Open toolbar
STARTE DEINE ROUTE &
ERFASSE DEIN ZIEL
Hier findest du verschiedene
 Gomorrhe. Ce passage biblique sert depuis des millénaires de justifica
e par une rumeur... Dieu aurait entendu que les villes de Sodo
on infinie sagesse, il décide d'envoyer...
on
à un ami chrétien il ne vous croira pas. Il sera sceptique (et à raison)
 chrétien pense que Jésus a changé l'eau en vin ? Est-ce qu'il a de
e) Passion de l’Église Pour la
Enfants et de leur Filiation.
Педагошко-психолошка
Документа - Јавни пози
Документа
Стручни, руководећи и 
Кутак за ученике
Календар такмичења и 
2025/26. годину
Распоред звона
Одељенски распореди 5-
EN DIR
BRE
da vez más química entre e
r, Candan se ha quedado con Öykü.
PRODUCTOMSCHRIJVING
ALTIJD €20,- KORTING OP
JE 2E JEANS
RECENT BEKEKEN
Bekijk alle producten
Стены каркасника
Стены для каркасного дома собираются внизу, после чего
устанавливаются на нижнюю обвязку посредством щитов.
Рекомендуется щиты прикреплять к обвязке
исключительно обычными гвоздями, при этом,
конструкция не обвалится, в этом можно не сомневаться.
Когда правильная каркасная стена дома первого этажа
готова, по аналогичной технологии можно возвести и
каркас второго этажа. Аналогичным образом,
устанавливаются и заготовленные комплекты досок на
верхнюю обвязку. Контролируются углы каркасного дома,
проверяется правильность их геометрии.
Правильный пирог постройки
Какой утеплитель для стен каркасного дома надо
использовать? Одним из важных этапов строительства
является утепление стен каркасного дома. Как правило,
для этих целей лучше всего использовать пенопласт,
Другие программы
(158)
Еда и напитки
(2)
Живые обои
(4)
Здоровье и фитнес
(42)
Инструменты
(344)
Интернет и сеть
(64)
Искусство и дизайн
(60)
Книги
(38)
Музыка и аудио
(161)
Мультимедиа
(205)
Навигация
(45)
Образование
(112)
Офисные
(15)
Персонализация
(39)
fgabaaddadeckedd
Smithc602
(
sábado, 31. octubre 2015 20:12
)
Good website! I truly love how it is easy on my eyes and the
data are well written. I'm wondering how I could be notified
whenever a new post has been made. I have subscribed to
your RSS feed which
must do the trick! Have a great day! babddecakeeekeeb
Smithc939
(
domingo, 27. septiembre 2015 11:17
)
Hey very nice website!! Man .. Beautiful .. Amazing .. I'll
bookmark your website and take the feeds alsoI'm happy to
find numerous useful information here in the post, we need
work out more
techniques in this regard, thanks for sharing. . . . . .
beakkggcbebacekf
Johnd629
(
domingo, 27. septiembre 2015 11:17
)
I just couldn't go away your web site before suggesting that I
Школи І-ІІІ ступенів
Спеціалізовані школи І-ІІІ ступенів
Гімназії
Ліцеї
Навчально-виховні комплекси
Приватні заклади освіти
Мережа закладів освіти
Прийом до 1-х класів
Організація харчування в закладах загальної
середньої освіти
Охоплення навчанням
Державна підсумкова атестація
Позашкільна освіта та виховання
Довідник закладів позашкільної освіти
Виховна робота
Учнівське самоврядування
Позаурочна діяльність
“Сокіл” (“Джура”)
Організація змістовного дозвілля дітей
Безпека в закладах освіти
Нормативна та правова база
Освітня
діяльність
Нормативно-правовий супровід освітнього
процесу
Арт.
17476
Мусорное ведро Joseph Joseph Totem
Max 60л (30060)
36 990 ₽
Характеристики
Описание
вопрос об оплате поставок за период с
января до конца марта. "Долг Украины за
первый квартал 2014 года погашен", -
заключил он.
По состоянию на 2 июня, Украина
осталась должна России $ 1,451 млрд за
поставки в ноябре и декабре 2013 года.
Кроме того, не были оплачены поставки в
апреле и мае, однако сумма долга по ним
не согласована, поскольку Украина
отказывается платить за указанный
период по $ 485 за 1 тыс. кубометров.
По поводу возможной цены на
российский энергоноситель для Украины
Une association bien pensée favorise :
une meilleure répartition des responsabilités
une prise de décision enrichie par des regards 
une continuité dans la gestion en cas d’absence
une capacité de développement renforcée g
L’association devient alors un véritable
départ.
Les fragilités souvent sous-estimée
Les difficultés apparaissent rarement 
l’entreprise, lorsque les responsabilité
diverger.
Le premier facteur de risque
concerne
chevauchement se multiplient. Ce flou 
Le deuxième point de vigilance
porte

....................

** About this task **
Give the listing again, word for word.

** Answer space **
Open toolbar
STARTE DEINE ROUTE &
ERFASSE DEIN ZIEL
Hier findest du verschiedene
 Gomorrhe. Ce passage biblique sert depuis des millénaires de justifica
e par une rumeur... Dieu aurait entendu que les villes de Sodo
on infinie sagesse, il décide d'envoyer...
on
à un ami chrétien il ne vous croira pas. Il sera sceptique (et à raison)
 chrétien pense que Jésus a changé l'eau en vin ? Est-ce qu'il a de
e) Passion de l’Église Pour la
Enfants et de leur Filiation.
Педагошко-психолошка
Документа - Јавни пози
Документа
Стручни, руководећи и 
Кутак за ученике
Календар такмичења и 
2025/26. годину
Распоред звона
Одељенски распореди 5-
EN DIR
BRE
da vez más química entre e
r, Candan se ha quedado con Öykü.
PRODUCTOMSCHRIJVING
ALTIJD €20,- KORTING OP
JE 2E JEANS
RECENT BEKEKEN
Bekijk alle producten
Стены каркасника
Стены для каркасного дома собираются внизу, после чего
устанавливаются на нижнюю обвязку посредством щитов.
Рекомендуется щиты прикреплять к обвязке
исключительно обычными гвоздями, при этом,
конструкция не обвалится, в этом можно не сомневаться.
Когда правильная каркасная стена дома первого этажа
готова, по аналогичной технологии можно возвести и
каркас второго этажа. Аналогичным образом,
устанавливаются и заготовленные комплекты досок на
верхнюю обвязку. Контролируются углы каркасного дома,
проверяется правильность их геометрии.
Правильный пирог постройки
Какой утеплитель для стен каркасного дома надо
использовать? Одним из важных этапов строительства
является утепление стен каркасного дома. Как правило,
для этих целей лучше всего использовать пенопласт,
Другие программы
(158)
Еда и напитки
(2)
Живые обои
(4)
Здоровье и фитнес
(42)
Инструменты
(344)
Интернет и сеть
(64)
Искусство и дизайн
(60)
Книги
(38)
Музыка и аудио
(161)
Мультимедиа
(205)
Навигация
(45)
Образование
(112)
Офисные
(15)
Персонализация
(39)
fgabaaddadeckedd
Smithc602
(
sábado, 31. octubre 2015 20:12
)
Good website! I truly love how it is easy on my eyes and the
data are well written. I'm wondering how I could be notified
whenever a new post has been made. I have subscribed to
your RSS feed which
must do the trick! Have a great day! babddecakeeekeeb
Smithc939
(
domingo, 27. septiembre 2015 11:17
)
Hey very nice website!! Man .. Beautiful .. Amazing .. I'll
bookmark your website and take the feeds alsoI'm happy to
find numerous useful information here in the post, we need
work out more
techniques in this regard, thanks for sharing. . . . . .
beakkggcbebacekf
Johnd629
(
domingo, 27. septiembre 2015 11:17
)
I just couldn't go away your web site before suggesting that I
Школи І-ІІІ ступенів
Спеціалізовані школи І-ІІІ ступенів
Гімназії
Ліцеї
Навчально-виховні комплекси
Приватні заклади освіти
Мережа закладів освіти
Прийом до 1-х класів
Організація харчування в закладах загальної
середньої освіти
Охоплення навчанням
Державна підсумкова атестація
Позашкільна освіта та виховання
Довідник закладів позашкільної освіти
Виховна робота
Учнівське самоврядування
Позаурочна діяльність
“Сокіл” (“Джура”)
Організація змістовного дозвілля дітей
Безпека в закладах освіти
Нормативна та правова база
Освітня
діяльність
Нормативно-правовий супровід освітнього
процесу
Арт.
17476
Мусорное ведро Joseph Joseph Totem
Max 60л (30060)
36 990 ₽
Характеристики
Описание
вопрос об оплате поставок за период с
января до конца марта. "Долг Украины за
первый квартал 2014 года погашен", -
заключил он.
По состоянию на 2 июня, Украина
осталась должна России $ 1,451 млрд за
поставки в ноябре и декабре 2013 года.
Кроме того, не были оплачены поставки в
апреле и мае, однако сумма долга по ним
не согласована, поскольку Украина
отказывается платить за указанный
период по $ 485 за 1 тыс. кубометров.
По поводу возможной цены на
российский энергоноситель для Украины
Une association bien pensée favorise :
une meilleure répartition des responsabilités
une prise de décision enrichie par des regards 
une continuité dans la gestion en cas d’absence
une capacité de développement renforcée g
L’association devient alors un véritable
départ.
Les fragilités souvent sous-estimée
Les difficultés apparaissent rarement 
l’entreprise, lorsque les responsabilité
diverger.
Le premier facteur de risque
concerne
chevauchement se multiplient. Ce flou 
Le deuxième point de vigilance
porte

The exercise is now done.